Assemblyman Marcos Crespo visited the Stop & Shop Supermarket on East 174th Street last week to celebrate the store’s donation of 2,300 frozen turkeys to needy Bronx families.

A dozen fourth and fifth-graders from the nearby St. Thomas Aquinas School joined Crespo and representatives from Food Bank of New York on Thursday, November 17 as an 18-wheeler truck was loaded with holiday birds destined for five Bronx food pantries: Every Day Is A Miracle, Bronx Bethany Community Corporation, Heavenly Vision, Power Praise and Deliverance Inc., and Muslim Women’s Institute for Research and Development. The turkeys will be distributed through the holidays.

Crespo said he knew how important food was, as his own family struggled with poverty when he was growing up. He said the fight against hunger was ongoing.

“Food insecurity, hunger and poverty don’t care what color, nationality or race, ethnicity or religion you are,” Crespo said. “Whether you live in the city or upstate New York, it doesn’t care. It affects all of us.”

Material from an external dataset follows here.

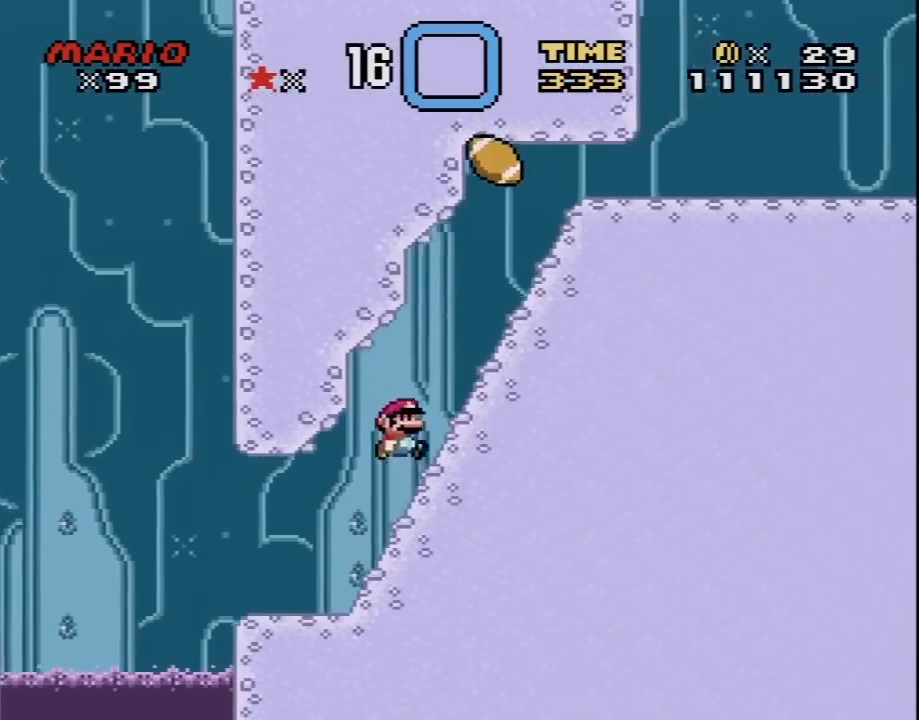
{"buttons": ["Y", "DPAD_DOWN"], "events": [[333, "DPAD_DOWN", "down"], [367, "B", "up"], [367, "DPAD_RIGHT", "up"]]}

By no means are we going to solve hunger today with this donation, but what this does is two things that are very important:

The turkeys were donated by the Stop & Shop supermarket chain as part of their Turkey Express program, which delivers over 21,000 turkeys to charity programs across the northeast.

Crespo Credited Stop & Shop with being good neighbors and helping the community it profited from.

“We always talk about how our corporate citizens need to give back, and here is a company that is not only doing business in our community, not only providing goods and making profits, but is a partner that gives back,” he said.

Food Bank of New York’s Rachel Sabella said her organization provides approximately 14.8 million free meals per year to member charities and schools in the Bronx, which accounts for 24 percent of their citywide total.

That number still doesn’t compensate for the 46.8 million meals she said borough residents miss each year.

“Here in the Bronx we work with more than 150 programs throughout all corners of the Bronx,” Sabella said.

Sabella said Crespo had fought to get state aid for food banks in the New York state, which her organization was thankful for.

Approximately 18 percent of Bronx residents are food insecure, 14 percent higher than the overall city rate of 16 percent.

That number goes hand in hand with the higher-than-average unemployment and poverty rates in the borough.

“The work they do, day in and day out, to fight hunger, to fight poverty,” Crespo said. “It really makes a world of difference in our state.”

The food bank encourages residents to donate, advocate and volunteer in the community, and offers a list of ways to do so on their website, www.foodbanknyc.org.

“People can volunteer to repack meals or work at a soup kitchen, and obviously they can make food or monetary donations to programs,” she said.